If you’re from some other part of the country and you think about Missouri and neighboring Southern Illinois, you might think of the Mississippi River, the Gateway Arch, Amish country, or even the city of Chicago to the north. If you think of the region in terms of food, you might remember the many fine restaurants in St. Louis that you encountered on a business trip, or maybe a tour of the world’s largest brewer, Anheuser Busch. But you probably don’t think of horseradish and maple syrup when you think of St. Louis and the surrounding area. Who would? Horseradish comes from California and when you think of maple syrup you get an image of some picture print by Currier and Ives of a farm in Vermont.

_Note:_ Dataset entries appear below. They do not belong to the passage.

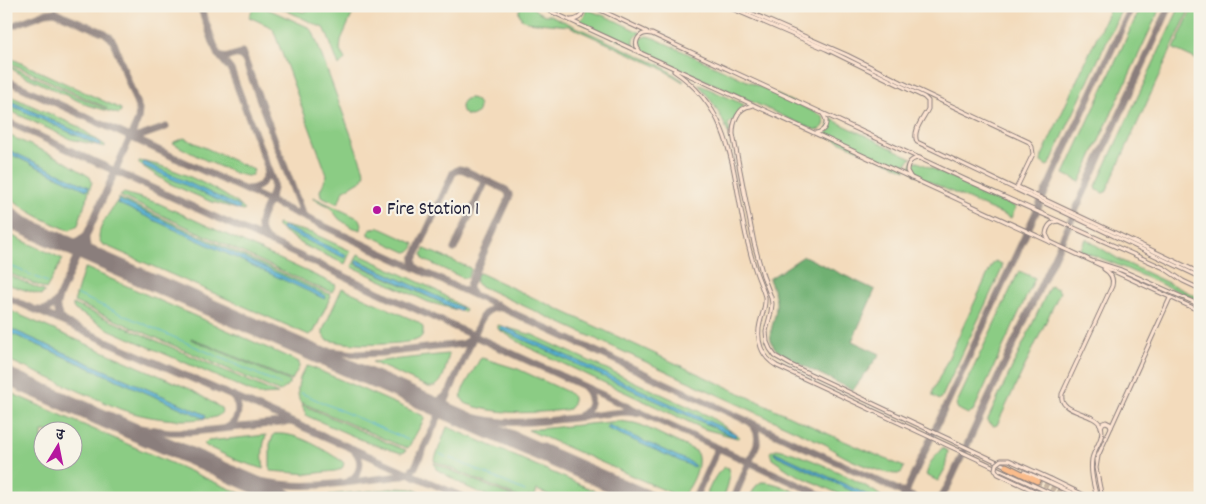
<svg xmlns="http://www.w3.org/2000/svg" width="1206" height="504" font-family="Dekko,'Playpen Sans Deva',sans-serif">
  <rect width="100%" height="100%" fill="#f7f3e8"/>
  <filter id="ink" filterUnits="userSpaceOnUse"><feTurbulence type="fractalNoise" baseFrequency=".02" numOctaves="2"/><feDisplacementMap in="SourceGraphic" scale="10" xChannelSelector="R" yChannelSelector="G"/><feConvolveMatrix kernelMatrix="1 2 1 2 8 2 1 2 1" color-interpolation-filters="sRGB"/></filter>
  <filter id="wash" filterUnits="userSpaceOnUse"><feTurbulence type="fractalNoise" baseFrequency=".0096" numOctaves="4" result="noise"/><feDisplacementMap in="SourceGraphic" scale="20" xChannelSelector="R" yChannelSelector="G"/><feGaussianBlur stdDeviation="1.12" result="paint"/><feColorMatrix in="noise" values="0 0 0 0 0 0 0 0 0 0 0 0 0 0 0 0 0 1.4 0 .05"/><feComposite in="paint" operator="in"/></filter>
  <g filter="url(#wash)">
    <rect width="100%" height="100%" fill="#f3dbbc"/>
    <!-- green -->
    <g fill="#8bcc84" stroke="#567760" fill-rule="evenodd">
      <path d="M254 6H261L308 27 313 32 365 173 363 179 343 191 338 204 321 196 320 191 327 175 273 29 271 27 249 17Z"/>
      <path d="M277 6H291V7L303 12 317 6H356L341 40 340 51 345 59 339 66 325 29Z"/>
      <path d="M522 6H531L538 12 545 15H550L660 65 684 81 683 82 659 67 569 26 527 22 521 18 519 13V10Z"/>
      <path d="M1111 6H1123L1050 164 1047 166 1041 162 1042 156Z"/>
      <path d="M1141 6H1161L1080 182 1064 174Z"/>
      <path d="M1180 6H1191L1106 192 1103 193 1097 190 1096 186Z"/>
      <path d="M1193 6H1200V61L1174 49Z"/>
      <path d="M586 9 612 19 641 33C635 36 632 40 635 47L577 21C583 20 586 15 586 9Z"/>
      <path d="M647 36 654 38 821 115C826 119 826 125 821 129L815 130 785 117 676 67 640 49C636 42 641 37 647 36Z"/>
      <path d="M6 56 121 109V112L119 114 87 105 20 74 6 65V64L106 109 107 108 6 61Z"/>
      <path d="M698 84 745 105 739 110 734 121H732L728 124 730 132 728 133C721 114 711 99 698 84Z"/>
      <path d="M6 94 77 126 105 145V147L70 139 6 109V103L100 146 101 143 6 99Z"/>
      <circle cx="470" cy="107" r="9"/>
      <path d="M829 118 912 158 907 162 906 170 879 158 822 134 828 128Z"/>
      <path d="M6 134 61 159 90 177 92 182 78 225 70 230 66 229C44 220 23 210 6 193V152L87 190 88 187 6 149Z"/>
      <path d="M184 138 254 170 252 175C250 175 249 176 248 176 237 177 184 150 173 143L174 142Z"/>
      <path d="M139 161C168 164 224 190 245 210L243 211 209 201 168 183 139 164Z"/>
      <path d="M913 161H916L1016 207 1011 218C988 208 966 198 943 188 936 184 917 177 912 171 909 167 911 164 913 161Z"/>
      <path d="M124 193 158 203 336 285 332 292 317 287 120 196Z"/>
      <path d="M313 197 360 219 362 224 361 230 351 227 339 219 329 206 313 199Z"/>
      <path d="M119 198 317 289 330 294 331 296 314 332 309 335 102 244C100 241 99 240 99 236 99 225 113 208 119 198Z"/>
      <path d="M277 224 312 233 351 251 345 264 305 246 277 227Z"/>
      <path d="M378 227 413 243 414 244C414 249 410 252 406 252L369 235V232L371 228 377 229Z"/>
      <path d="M6 233 63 259 46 289 6 272Z"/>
      <path d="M1086 239 1120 260 1200 298V301L1115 264 1080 250Z"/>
      <path d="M424 249H425L470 268 471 270 467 278H463L424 260 422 255Z"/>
      <path d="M358 254 434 289 465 309 464 312 428 302 352 267ZM358 260 461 308 460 311 356 264Z"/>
      <path d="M995 261 1002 264V269L942 397 939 400 933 396V391L992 265Z"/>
      <path d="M86 268 297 361 299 362V367L292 380H290L191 338V339L289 381V384L280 392 74 302 83 272 84 269Z"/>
      <path d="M1019 271 1035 278 973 412 968 414 958 409 956 405Z"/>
      <path d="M480 273 835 437 904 467 902 472 898 474C883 475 837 456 827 445L478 285C474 281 476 278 478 274Z"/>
      <path d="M6 274 44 291V293L41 295 6 284Z"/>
      <path d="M1050 286 1058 289 1060 292 997 425 994 426 988 423V419Z"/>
      <path d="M342 288 418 322 423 327C423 331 424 335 420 338 415 344 368 345 358 344 348 344 337 342 327 340L323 335V330Z"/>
      <path d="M73 304 278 394 259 395 110 330 75 310 73 307Z"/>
      <path d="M6 309 190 389 221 408 222 412C217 419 209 418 201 419 173 422 147 418 120 409L6 359V331L204 418 206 415 6 327Z"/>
      <path d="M498 325 533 335 709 416 740 437 737 438 704 429 527 347 498 329ZM502 326 735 437 501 329Z"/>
      <path d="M447 354 449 355C445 367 444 389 428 387L372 362Z"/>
      <path d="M482 358 518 369 568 392 573 397V404L569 409 565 410C535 413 506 415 476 407 472 405 465 405 463 400 460 397 462 393 463 389L480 359Z"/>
      <path d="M307 366 311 367 424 416 425 418 408 448 396 444 300 402C295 389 299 376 307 366Z"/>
      <path d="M6 391 251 498H6ZM42 432H72V462H42Z"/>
      <path d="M301 404 395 446 406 450 405 452 401 453 369 443 307 416Z"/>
      <path d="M619 421 634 423 641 425 696 451C703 464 692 487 682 496L680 497 528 430Z"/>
      <path d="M447 427H448L611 498H556L537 490 534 498 528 496 527 498H520L434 461Z"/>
      <path d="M274 434C299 432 322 449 342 461L344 463 343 467 339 470 335 471 309 474 270 471V444Z"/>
      <path d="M266 435V436C262 446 262 458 264 469L238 461 206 446 204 444 207 441Z"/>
      <path d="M942 448 948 451 945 469 938 481 926 475 930 463Z"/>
      <path d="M776 449C795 450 869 484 883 498H874L775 452 774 454 867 498H848L791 472 772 459 770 452Z"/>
      <path d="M434 463 516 498H492L467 487 436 469Z"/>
      <path d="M725 467 729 468C731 478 727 489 723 498H705C710 487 715 473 725 467Z"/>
      <path d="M761 482C775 481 795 492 808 498H762V496H752L756 498H749L756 486Z"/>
      <path d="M399 488 412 489 436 498H393L378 491 377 494 386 498H326L329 495Z"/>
    </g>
    <!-- forest -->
    <path fill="#70b072" stroke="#496956" d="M804 256 875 290 852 341 880 354 853 390 787 358C759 341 775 329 776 306 777 297 772 287 769 279Z"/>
    <!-- water -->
    <g fill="#57b5d5" stroke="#3c6c88">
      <path d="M6 99 101 143 100 146 6 103Z"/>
      <path d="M6 149 89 187 87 190 6 152Z"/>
      <path d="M144 162 240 207 239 210 142 165Z"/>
      <path d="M119 200 326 296 325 299 117 203Z"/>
      <path d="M283 226 347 255 345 258 282 229Z"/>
      <path d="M357 260 462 308 460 311 356 263Z"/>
      <path d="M502 326 736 434 735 437 500 329Z"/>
      <path d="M6 327 206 415 204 418 6 331Z"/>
      <path d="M608 425 690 462 695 466 694 467 689 465 606 428Z"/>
      <path d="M775 452 874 498H867L774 454Z"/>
    </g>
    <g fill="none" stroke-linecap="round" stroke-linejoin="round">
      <!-- stream -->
      <g stroke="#57b5d5" stroke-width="1">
        <path d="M6 264 47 282"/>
        <path d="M78 295 280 384"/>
        <path d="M301 393 408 440"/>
        <path d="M440 454 446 457"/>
        <path d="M450 458 525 491"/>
      </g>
      <!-- taxiway -->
      <g stroke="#8a7e7c" stroke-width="7">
        <path d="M200 6 217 53 231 70 273 182C276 202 249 220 265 238"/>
        <path d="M6 28 46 13 55 12 105 33 111 38 114 43 139 110 138 120 58 299C54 307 47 311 38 310"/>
        <path d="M242 52 302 213 306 218"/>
        <path d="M218 55C229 63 235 48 244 59"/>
        <path d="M6 80 915 498"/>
        <path d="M6 121 827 498"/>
        <path d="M133 138 141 136 166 127"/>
        <path d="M247 189C259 189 266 182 267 170"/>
        <path d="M6 206C20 218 54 244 71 243 77 243 81 240 85 236"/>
        <path d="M86 238C86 249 91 254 100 259"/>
        <path d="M454 249 484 185V181L482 178"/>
        <path d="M417 268 414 265V259L453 173 459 169 464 170 506 190 509 194V198L469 285V290L473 294"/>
        <path d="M6 297 465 498"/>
        <path d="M58 300C55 308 57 315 64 321"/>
        <path d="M286 340 319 350 356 354 382 353 463 344 472 338"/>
        <path d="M424 401C433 403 441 402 447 394"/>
        <path d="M436 406C457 414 479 420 503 422 539 424 577 417 614 413L625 412 637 413"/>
        <path d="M98 416 132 427 170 432H191L290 422"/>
        <path d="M579 416C592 410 594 397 584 387"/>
        <path d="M226 428C239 422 242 407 232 396"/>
        <path d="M213 466C232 474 251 480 272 483 315 490 360 480 402 476"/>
        <path d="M398 476 409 473 415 467 442 409 482 317C487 310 493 307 501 308"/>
        <path d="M349 481C361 474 364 460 353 449"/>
        <path d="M695 498 718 448"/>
        <path d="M734 498 757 444C759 435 757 429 751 423"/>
        <path d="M903 498 1132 6"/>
        <path d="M940 498 948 486 1170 6"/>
      </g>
      <!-- runway -->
      <g stroke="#8a7e7c" stroke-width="18">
        <path d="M6 218 645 498"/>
        <path d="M6 376 286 498"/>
      </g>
    </g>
  </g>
  <g filter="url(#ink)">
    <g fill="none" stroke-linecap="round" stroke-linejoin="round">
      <!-- highway-tunnel -->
      <path stroke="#c9b6a2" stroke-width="5" stroke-dasharray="5 2.5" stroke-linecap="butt" d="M1037 481 1073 498"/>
      <!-- secondary casing -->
      <g stroke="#8a7e7c" stroke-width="5">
        <g id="secondary">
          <path d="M539 6 1200 311"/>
          <path d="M592 6 647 32"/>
          <path d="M726 6 826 49 924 97 928 101V109C923 119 912 131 917 142L1200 277"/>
          <path d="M735 6 847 55 901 82 1029 142 1032 147 1033 154 1016 189"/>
          <path d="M571 20C579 20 584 15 583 6"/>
          <path d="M640 52C632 42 639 31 652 34L973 183 1164 268 1183 281 1200 289"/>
          <path d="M674 71C734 111 732 172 746 236 749 248 752 260 756 272 759 281 763 289 765 297 766 307 762 314 760 323 756 340 761 357 777 366L1061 498"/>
          <path d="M751 106C738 107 733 122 733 134L754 243 763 276 771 297 772 304 771 312 766 331 767 342 770 349 775 356 791 365 1006 466"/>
          <path d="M816 133C826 131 829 122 823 114"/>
          <path d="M911 178 907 171C907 163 912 158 920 158"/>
          <path d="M1018 187 1200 273"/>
          <path d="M1050 242 1046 234C1047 227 1050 222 1058 221"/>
          <path d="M1096 262 1121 270 1200 305"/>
          <path d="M1101 427 1103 423 1106 422 1110 424 1111 427"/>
          <path d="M1024 472 1040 478 1083 498"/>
          <path d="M1051 479 1090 498"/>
          <path d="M1043 495 1049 498"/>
          <path d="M1097 498C1094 486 1090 472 1092 459 1094 449 1105 437 1101 426 1094 411 1058 414 1062 394L1112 286C1114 278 1111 273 1104 269"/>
          <path d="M1102 498 1096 468 1098 456 1170 298"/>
        </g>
      </g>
      <!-- highway casing -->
      <g stroke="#8a7e7c" stroke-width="7">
        <path id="highway" d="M1006 466 1037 481"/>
      </g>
      <!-- secondary -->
      <use href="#secondary" stroke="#fde4d1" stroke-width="3"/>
      <!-- highway -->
      <use href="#highway" stroke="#fabc8b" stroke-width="5"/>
      <!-- secondary-bridge casing -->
      <g stroke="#8a7e7c" stroke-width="5" stroke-linecap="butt">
        <path id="secondary-bridge" d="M1043 495 998 474 995 469 996 464 1001 460H1009L1051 479"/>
      </g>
      <!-- secondary-bridge -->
      <use href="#secondary-bridge" stroke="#fde4d1" stroke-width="3"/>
    </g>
  </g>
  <!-- markers -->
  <circle fill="#b5179e" stroke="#f7f3e8" stroke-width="2" cx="377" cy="210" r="5"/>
  <g text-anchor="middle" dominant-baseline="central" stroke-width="4.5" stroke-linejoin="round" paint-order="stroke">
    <!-- poi labels -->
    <g font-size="19" fill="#22223b" stroke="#f7f3e8" text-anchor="start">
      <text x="387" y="210">Fire Station 1</text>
    </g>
  </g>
  <!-- margin -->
  <rect width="1206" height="504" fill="none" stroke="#f7f3e8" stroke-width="25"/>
  <!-- north arrow -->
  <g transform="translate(58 446) rotate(10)"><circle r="24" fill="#f7f3e8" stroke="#a29fa3"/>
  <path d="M0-4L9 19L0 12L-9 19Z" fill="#b5179e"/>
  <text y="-8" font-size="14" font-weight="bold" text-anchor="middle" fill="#22223b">उ</text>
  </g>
</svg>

Right across the river in Collinsville Illinois about sixty percent of the horseradish in the world is grown. Like brewing beer, the whole idea of growing horseradish in the fertile bottom soil of the Mississippi began in the 1800’s by German immigrants. As early as 1500 B.C. horseradish was known as one of the bitter herbs to be eaten during Passover. Horseradish was also used as a medicine to treat a wide variety of diseases before it caught on as a condiment in Europe in the 1600’s.

Horseradish is actually a member of the mustard family. The leaves are edible, but the root is where all of the spice is stored. Believe it or not, biting into a whole root won’t give you much of the “heat” until you start to chew. When the root is grated or crushed, volatile oils are released that stimulate the nasal passages. In the United States about 24 million pounds of horseradish roots are ground and processed to make about 6 million gallons of the sauce. The thing that is amazing is that there are only 19 farms in Collinsville that produce all of that horseradish. Check out the J.R. Kelly Company (618-344-2910) where you can get bulk horseradish root for about $1.79 a pound or the adjacent Keller farms. You might also want to attend the Horseradish Festival that takes place in June of each year.

Way back when the American Indians roamed the forests, the story goes that a brave was practicing throwing his tomahawk at a maple tree. When he went back to retrieve it the next day, some of the sap had run out from the tree. He tasted it and it was sweet. He collected some of the drippings and took it home to use in cooking. When the thin sap was heated, it turned into syrup that was very sweet and delicious. More heating to remove all of the water further refined this process and maple sugar, which was easier to store and carry, was born. The Mason Hollow Maple Syrup Farm is near Grafton, Illinois, which is actually pretty close to where they grow all of that horseradish. About 12 years ago, the owners of the farm noticed how many sugar maple trees were in the area and now have about 200 taps in nearly 150 trees on the property. Winter tours are available from January until the beginning of March and you can see for yourself how the process works from sap to syrup.